*Task description*
Copy the text lines of all the records below word for word, leaving the pictures out of your answer.

*Records for the exercise*
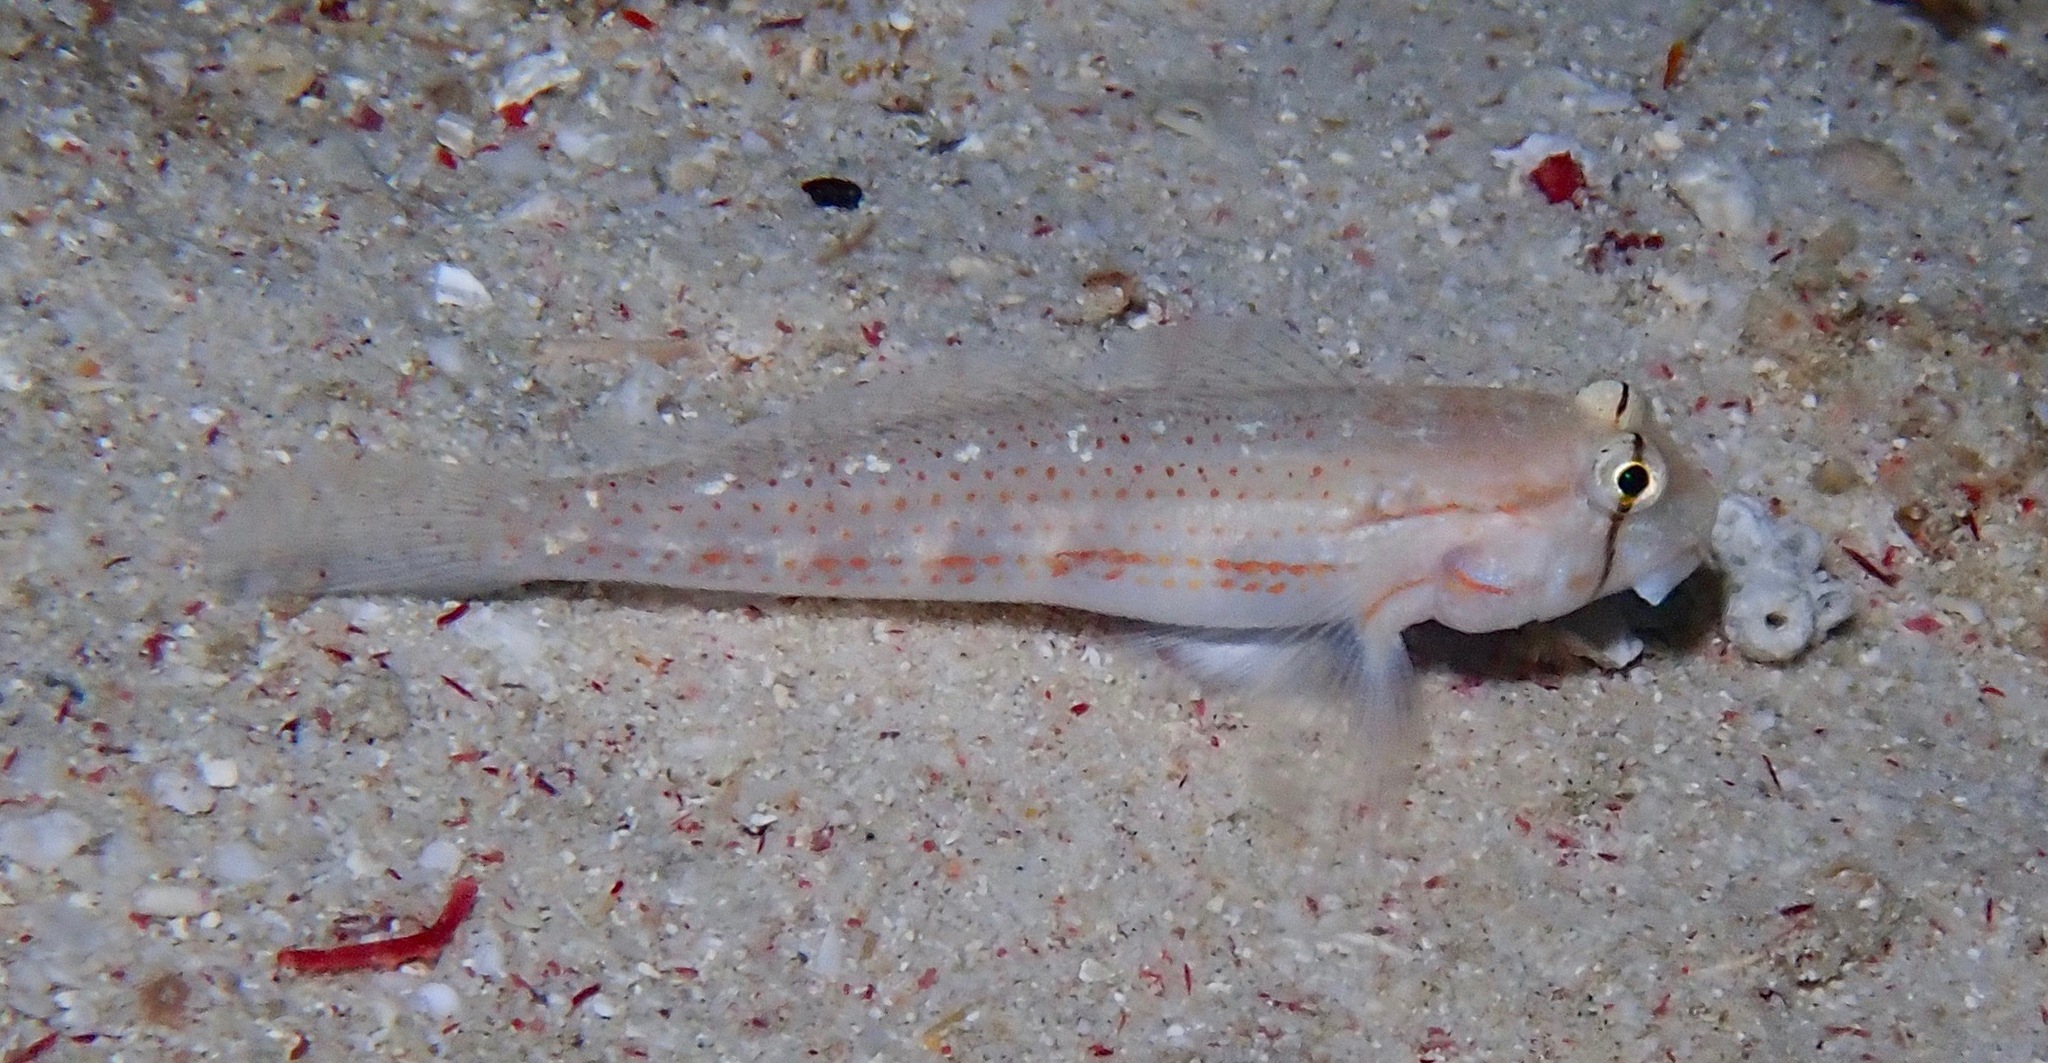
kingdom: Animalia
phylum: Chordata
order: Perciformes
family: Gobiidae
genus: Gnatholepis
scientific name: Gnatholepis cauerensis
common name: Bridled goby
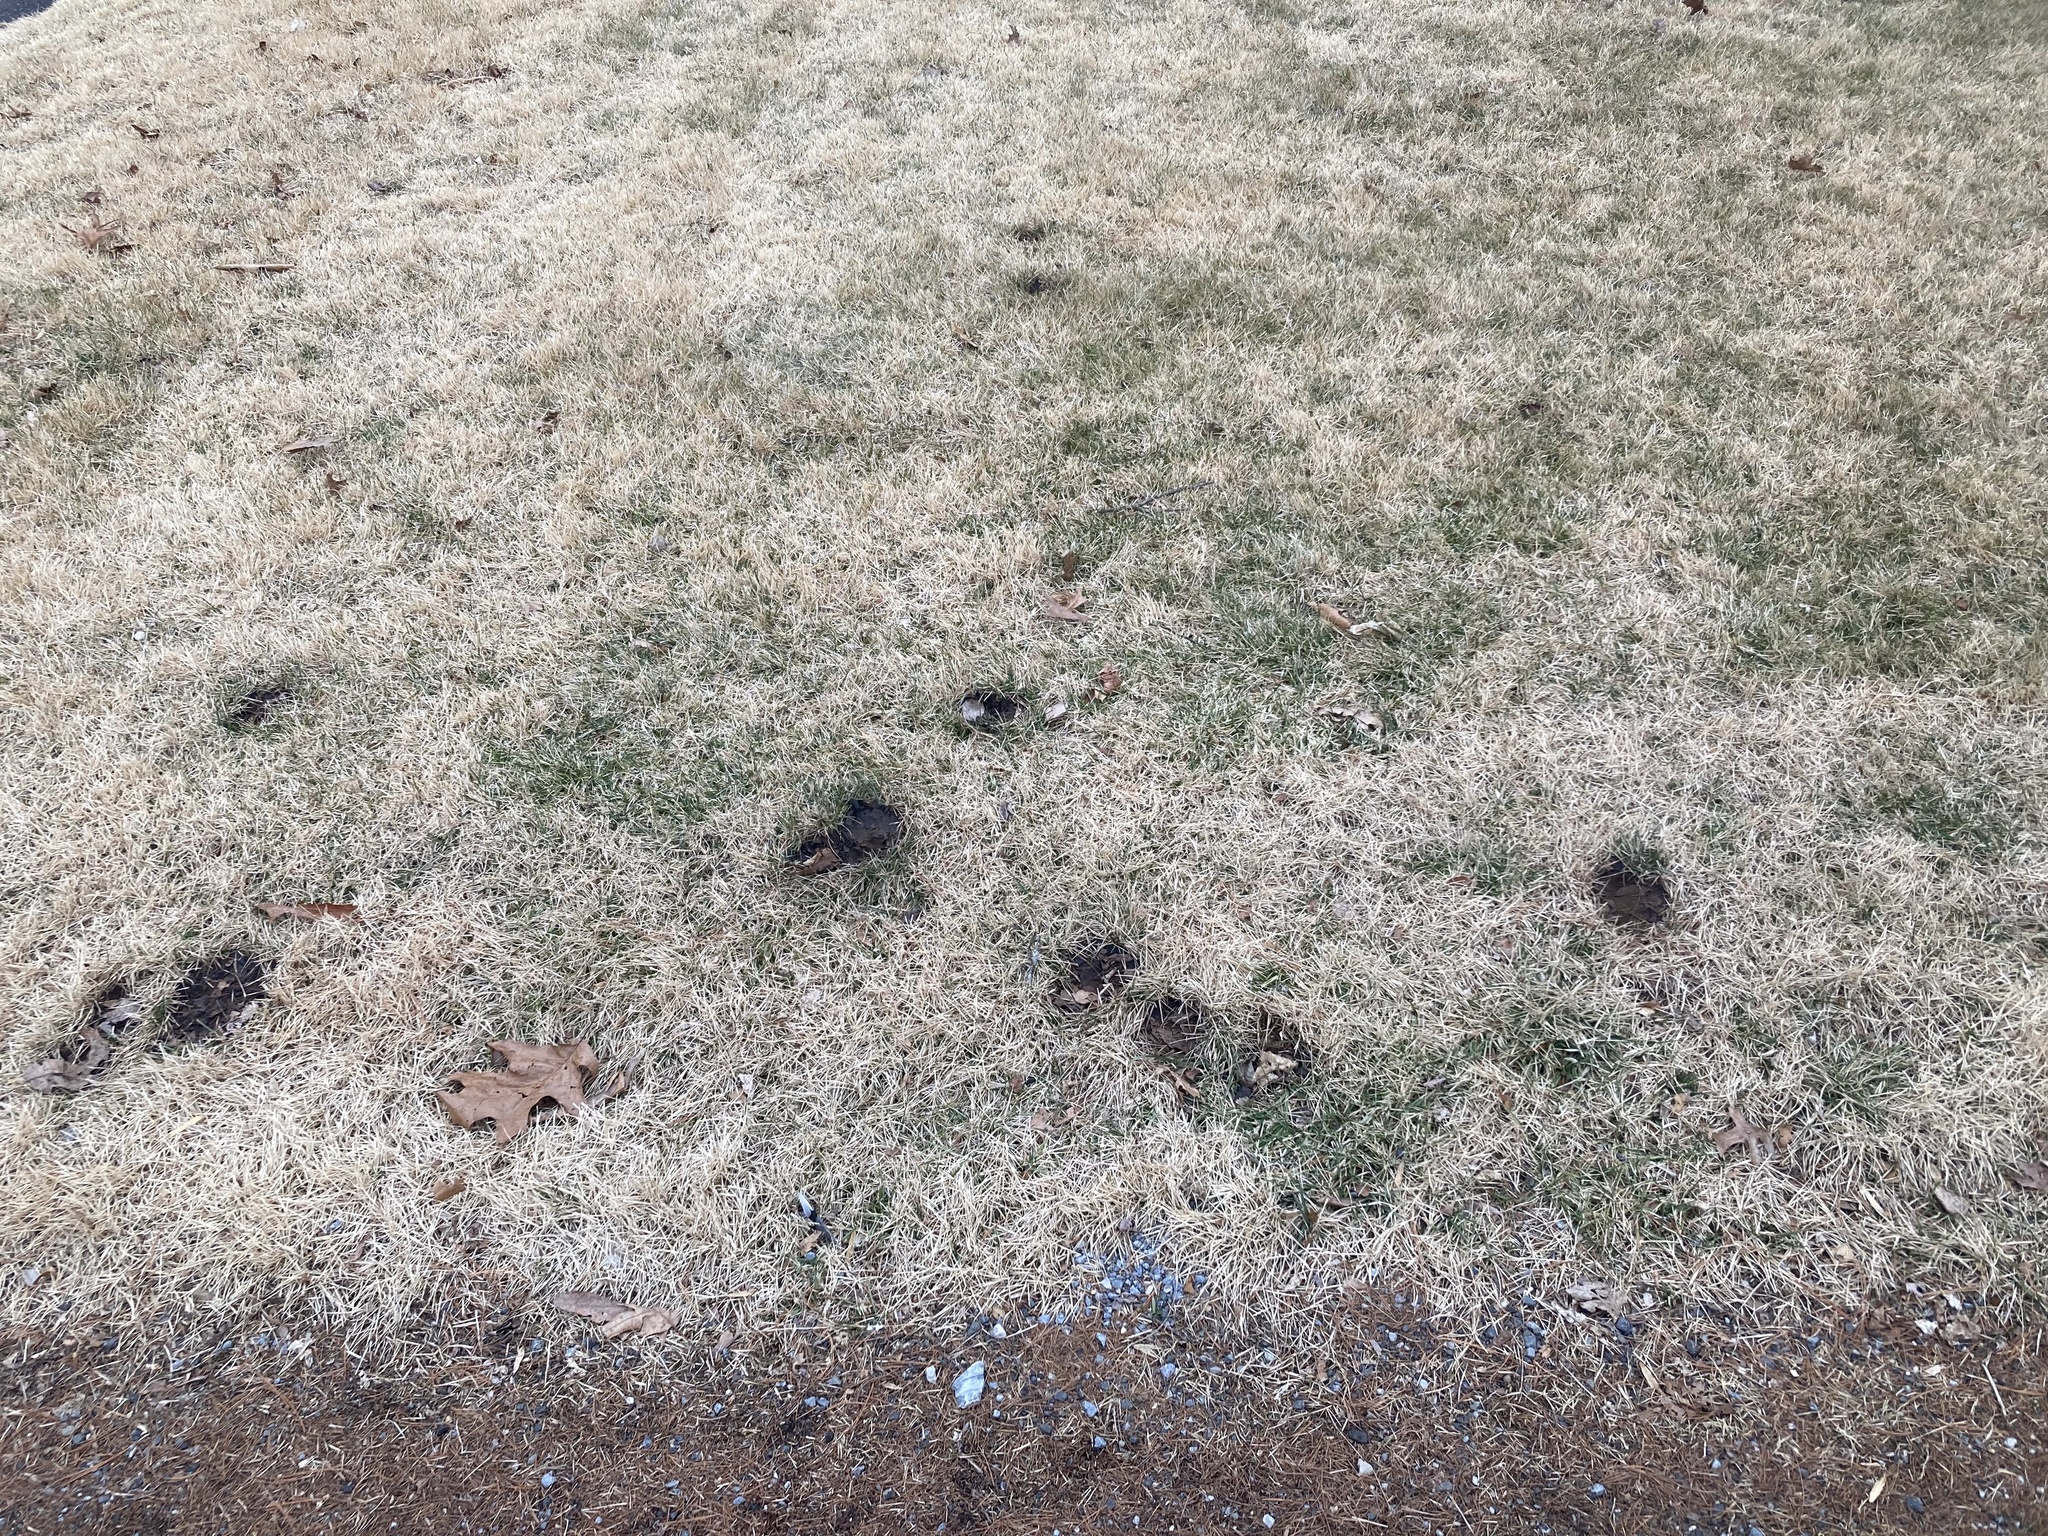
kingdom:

*Solution*
kingdom: Animalia
phylum: Chordata
order: Perciformes
family: Gobiidae
genus: Gnatholepis
scientific name: Gnatholepis cauerensis
common name: Bridled goby
kingdom:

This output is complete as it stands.